The toxicological evaluation of rimonabant, taranabant, surinabant and otenabant in the treatment of obesity: Why the trials on endocannabinoid receptor antagonists and inverse agonists are suspended?


ERKEKOĞLU Ü. P., Giray B., Şahin G.

Fabad Journal of Pharmaceutical Sciences, vol.33, no.2, pp.95-108, 2008 (Scopus) identifier

  • Publication Type: Article / Review
  • Volume: 33 Issue: 2
  • Publication Date: 2008
  • Journal Name: Fabad Journal of Pharmaceutical Sciences
  • Journal Indexes: Scopus
  • Page Numbers: pp.95-108
  • Keywords: Anticancer effect, Antimicrobial activity, Endocannobinoid antagonists, Endocannobinoid partial agonists, HeLa, L929, Obesity, Rimonabant, Taranabant, Zingiber officinalis
  • Lokman Hekim University Affiliated: No

Abstract

Obesity is a condition in which excess body fat has accumulated to the high extent that may have adverse effects on health. Obesity may lead to reduced life quality and expectancy. Besides, it may cause serious health problems. Several anorectic anti-obesitic drugs have been developed with quite a few entering clinical trials.
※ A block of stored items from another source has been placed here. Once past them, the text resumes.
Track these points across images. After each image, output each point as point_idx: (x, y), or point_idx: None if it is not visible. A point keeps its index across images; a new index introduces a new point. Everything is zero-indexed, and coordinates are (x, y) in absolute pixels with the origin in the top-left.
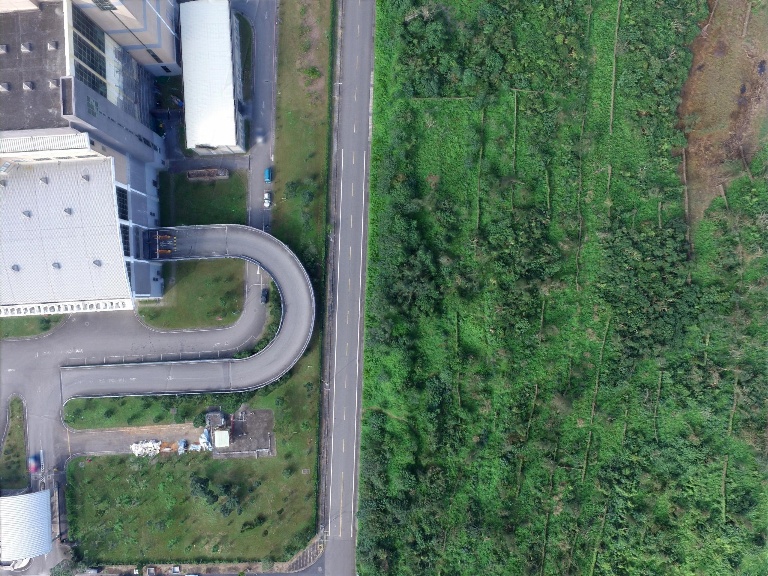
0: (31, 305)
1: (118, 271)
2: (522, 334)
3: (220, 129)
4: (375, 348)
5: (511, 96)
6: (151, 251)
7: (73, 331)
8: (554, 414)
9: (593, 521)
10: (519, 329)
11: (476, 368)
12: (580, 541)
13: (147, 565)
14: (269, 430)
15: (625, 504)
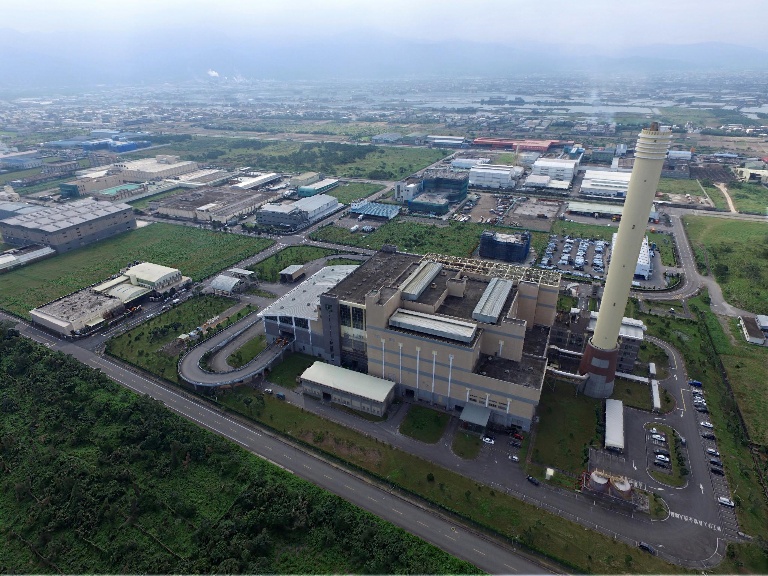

Currently, there are only two drugs (sibutramine and orlistat) commercially available. Drugs acting on endocannabinoid system (EC) were expected to be successful on preventing weight gain. Rimonabant was the first to be on market in 2006. However, the drug's approval has been withdrawn in 2008 due to its adverse effects, especially of its potential to cause psychiatric disorders. Other trials on EC inverse agonists or antagonists have also been suspended for now mostly for regulatory issues. This review will focus on anti-obesitic drugs affecting on EC and their toxicological outcomes. The suspension of clinical trials on these drugs will also be discussed.